LOVE and HOPE are still poignant in our present world because they demonstrate the strength of human compassion in a world that is not yet idyllic. In 2015 the world is embroiled in a migrant crisis as thousands flee a war-torn country, and in the face of many volunteer projects, appeals for donations and petitions calling for a more compassionate governmental response have been launched. Such perseverance and generosity proves Indiana’s artistry correct. Love and hope are the basic fundamentals of the human condition; we all want to love, and be loved, to be hopeful and to have our hopes realised. The tilted O may look like it is about to roll away, and yet it has not. Rather the tightly compact quadrilateral sculpture sits fiercely and proudly together, unable to be torn apart by the adversity that surrounds it. Our human desire for hope and love is just the same, impossible to extinguish.
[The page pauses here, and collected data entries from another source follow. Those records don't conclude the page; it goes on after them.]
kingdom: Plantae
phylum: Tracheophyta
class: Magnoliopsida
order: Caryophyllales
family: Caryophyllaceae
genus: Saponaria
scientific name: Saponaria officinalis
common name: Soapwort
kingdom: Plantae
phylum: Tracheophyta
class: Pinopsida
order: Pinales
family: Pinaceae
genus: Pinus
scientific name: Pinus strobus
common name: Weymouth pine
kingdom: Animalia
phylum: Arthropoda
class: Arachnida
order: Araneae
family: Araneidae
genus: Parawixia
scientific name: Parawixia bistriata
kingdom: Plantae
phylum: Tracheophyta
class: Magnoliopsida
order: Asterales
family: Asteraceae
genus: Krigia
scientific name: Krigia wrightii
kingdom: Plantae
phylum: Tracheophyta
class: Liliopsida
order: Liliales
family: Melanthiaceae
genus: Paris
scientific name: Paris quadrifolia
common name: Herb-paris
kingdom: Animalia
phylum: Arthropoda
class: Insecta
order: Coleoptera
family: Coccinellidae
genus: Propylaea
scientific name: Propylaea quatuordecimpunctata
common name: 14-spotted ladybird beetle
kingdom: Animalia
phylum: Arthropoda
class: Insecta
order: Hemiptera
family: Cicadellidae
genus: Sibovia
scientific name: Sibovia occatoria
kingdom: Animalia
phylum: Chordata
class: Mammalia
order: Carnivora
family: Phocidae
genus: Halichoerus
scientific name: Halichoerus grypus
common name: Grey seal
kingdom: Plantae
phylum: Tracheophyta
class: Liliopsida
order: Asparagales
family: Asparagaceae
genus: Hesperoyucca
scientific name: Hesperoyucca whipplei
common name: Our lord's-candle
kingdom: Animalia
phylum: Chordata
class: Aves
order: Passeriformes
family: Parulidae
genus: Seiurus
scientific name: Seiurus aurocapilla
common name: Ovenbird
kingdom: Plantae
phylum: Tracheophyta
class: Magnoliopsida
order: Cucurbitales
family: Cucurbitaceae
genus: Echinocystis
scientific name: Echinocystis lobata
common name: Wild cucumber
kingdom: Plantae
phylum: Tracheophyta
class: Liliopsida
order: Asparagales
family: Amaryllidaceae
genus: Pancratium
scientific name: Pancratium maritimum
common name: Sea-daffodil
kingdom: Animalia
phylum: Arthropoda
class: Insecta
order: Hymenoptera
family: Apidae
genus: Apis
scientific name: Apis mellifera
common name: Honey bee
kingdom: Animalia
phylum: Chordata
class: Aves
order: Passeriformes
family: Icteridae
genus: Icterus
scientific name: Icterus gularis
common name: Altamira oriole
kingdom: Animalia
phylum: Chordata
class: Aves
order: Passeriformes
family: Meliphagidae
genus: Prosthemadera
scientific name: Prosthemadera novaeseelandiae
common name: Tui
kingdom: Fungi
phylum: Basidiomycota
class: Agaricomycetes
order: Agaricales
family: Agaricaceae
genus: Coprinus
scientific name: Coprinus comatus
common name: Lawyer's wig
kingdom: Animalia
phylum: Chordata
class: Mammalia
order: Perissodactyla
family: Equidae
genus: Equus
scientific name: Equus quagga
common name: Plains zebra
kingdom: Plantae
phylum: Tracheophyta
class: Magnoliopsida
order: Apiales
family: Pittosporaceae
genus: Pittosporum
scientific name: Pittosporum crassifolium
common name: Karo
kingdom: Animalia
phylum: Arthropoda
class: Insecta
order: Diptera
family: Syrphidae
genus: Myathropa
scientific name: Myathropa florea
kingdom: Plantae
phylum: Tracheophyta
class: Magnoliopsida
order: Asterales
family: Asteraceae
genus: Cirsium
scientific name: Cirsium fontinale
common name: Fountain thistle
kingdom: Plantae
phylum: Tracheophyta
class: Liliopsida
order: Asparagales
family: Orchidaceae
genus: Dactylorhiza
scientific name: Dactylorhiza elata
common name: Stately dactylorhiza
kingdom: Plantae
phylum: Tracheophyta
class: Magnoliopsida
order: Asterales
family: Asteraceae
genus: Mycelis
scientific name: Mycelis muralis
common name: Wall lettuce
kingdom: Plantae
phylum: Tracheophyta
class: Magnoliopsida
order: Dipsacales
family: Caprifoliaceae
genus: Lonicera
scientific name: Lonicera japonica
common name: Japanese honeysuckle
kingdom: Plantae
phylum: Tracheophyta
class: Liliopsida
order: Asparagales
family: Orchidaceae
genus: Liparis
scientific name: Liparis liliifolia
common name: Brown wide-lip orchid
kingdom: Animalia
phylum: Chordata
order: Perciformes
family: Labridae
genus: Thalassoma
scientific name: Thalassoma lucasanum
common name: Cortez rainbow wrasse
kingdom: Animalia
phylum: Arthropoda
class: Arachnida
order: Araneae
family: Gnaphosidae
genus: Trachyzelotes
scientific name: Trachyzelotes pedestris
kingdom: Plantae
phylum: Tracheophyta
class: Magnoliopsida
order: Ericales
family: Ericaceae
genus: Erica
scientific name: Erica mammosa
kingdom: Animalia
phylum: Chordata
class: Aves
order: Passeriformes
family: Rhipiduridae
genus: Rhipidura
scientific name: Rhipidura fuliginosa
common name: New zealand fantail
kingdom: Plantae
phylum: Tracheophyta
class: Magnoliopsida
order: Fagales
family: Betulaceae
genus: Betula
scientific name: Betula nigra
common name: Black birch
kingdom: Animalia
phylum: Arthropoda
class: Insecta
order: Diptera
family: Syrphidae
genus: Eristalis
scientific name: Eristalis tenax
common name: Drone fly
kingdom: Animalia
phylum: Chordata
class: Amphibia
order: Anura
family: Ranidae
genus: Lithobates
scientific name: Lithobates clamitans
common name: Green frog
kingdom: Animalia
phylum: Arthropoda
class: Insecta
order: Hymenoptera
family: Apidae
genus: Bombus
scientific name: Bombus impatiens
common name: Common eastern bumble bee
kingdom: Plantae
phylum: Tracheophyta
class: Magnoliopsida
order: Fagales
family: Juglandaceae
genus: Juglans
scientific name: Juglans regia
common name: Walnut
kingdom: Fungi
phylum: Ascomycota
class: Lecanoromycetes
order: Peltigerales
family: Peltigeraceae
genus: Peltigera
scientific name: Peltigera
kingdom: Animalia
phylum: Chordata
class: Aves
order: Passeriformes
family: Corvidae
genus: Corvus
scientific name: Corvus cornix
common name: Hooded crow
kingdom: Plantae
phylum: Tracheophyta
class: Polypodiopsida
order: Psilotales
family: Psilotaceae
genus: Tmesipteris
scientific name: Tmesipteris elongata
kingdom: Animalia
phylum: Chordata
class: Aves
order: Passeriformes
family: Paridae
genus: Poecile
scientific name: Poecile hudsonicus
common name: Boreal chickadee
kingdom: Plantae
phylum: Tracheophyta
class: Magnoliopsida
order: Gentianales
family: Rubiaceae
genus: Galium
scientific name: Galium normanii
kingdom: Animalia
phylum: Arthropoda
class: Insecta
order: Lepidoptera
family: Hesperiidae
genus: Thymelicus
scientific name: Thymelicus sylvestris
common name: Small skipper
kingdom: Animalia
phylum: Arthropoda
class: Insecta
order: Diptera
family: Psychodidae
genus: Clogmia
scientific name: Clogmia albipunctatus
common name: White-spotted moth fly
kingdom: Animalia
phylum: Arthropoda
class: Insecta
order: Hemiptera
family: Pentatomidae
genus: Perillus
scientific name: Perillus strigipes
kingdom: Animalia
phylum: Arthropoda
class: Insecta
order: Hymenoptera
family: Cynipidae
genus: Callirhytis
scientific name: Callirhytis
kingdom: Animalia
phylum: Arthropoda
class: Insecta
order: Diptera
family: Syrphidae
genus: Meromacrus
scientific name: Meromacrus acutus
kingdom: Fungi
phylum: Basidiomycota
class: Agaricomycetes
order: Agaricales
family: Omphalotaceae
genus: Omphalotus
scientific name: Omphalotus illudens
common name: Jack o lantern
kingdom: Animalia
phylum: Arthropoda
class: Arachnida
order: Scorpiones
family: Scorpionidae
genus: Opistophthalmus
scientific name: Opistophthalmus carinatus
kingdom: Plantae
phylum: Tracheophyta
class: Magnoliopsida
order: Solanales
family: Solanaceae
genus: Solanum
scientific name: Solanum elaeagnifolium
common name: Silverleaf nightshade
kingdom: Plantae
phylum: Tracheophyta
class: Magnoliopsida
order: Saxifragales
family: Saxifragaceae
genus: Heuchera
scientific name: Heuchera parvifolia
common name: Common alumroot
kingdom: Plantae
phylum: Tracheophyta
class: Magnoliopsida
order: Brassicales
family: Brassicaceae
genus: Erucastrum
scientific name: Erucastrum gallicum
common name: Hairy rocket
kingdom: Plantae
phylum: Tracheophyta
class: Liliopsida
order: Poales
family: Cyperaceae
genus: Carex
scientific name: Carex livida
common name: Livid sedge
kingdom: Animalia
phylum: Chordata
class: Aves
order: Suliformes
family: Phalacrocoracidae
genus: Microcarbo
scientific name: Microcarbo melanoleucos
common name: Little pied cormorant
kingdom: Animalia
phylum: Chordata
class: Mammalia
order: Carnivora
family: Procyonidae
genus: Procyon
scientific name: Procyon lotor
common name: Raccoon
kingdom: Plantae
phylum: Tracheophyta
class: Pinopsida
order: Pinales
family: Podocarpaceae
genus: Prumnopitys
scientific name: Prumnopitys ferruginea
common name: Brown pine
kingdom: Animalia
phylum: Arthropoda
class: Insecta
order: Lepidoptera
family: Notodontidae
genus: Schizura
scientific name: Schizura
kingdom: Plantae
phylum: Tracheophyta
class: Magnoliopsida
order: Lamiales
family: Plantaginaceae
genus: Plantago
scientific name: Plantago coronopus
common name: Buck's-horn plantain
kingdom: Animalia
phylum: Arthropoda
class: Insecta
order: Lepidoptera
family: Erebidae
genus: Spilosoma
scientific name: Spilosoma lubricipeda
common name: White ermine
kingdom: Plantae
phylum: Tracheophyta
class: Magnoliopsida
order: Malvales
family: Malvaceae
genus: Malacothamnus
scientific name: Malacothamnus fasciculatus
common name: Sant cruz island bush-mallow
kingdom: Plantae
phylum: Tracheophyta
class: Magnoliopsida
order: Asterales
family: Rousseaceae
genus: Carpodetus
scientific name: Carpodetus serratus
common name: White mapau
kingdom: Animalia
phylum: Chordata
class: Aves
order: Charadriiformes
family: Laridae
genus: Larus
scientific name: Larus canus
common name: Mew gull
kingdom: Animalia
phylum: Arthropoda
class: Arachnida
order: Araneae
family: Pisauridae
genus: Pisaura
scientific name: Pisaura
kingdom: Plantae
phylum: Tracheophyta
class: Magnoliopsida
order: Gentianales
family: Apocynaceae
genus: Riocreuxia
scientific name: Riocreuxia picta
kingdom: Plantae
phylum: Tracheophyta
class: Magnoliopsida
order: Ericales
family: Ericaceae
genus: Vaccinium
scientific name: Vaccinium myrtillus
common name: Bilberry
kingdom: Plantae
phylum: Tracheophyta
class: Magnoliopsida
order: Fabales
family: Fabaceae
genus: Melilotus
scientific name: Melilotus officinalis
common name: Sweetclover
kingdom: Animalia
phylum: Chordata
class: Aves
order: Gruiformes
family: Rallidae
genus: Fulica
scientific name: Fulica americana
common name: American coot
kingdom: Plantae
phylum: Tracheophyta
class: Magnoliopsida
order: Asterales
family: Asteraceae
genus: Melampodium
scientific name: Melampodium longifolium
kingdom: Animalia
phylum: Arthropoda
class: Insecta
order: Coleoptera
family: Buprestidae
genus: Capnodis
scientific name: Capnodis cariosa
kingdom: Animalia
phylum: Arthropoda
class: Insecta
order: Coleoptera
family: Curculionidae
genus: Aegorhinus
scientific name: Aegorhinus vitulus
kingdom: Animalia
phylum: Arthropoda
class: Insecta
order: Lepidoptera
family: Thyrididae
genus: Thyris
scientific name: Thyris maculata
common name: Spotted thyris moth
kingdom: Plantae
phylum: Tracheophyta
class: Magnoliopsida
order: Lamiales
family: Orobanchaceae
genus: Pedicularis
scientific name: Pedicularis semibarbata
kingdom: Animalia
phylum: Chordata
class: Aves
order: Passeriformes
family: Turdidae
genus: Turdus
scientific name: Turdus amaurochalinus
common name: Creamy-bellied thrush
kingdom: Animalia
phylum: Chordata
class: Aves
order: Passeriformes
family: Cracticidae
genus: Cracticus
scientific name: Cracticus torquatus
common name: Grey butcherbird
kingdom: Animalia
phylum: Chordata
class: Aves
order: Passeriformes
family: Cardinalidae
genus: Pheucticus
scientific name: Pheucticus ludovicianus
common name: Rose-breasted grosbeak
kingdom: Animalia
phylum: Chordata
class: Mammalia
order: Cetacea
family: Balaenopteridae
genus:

Opened in May 2014, ContiniArtUK is a five thousand square foot gallery space set over two floors in the heart of Mayfair, Central London. The gallery, on New Bond Street, exhibits both contemporary and modern art. Don’t Lose HOPE will be shown alongside a permanent collection of works from artists represented by ContiniArtUK. Artists include Mario Arlati, Mikhail Baryshnikov, Fernando Botero, Teresa Emanuele, Enzo Fiore, Ferrucio Gard, Morgana Ghini, Enrico Ghinato, Gianfranco Gorgoni, Omar Hassan, Igor Mitoraj, Julio Larraz, Gavin Rain, Paul Rousso, Taline Temizian, Sophia Vari, Paolo Vegas, Giuseppe Veneziano and Helidon Xhixha.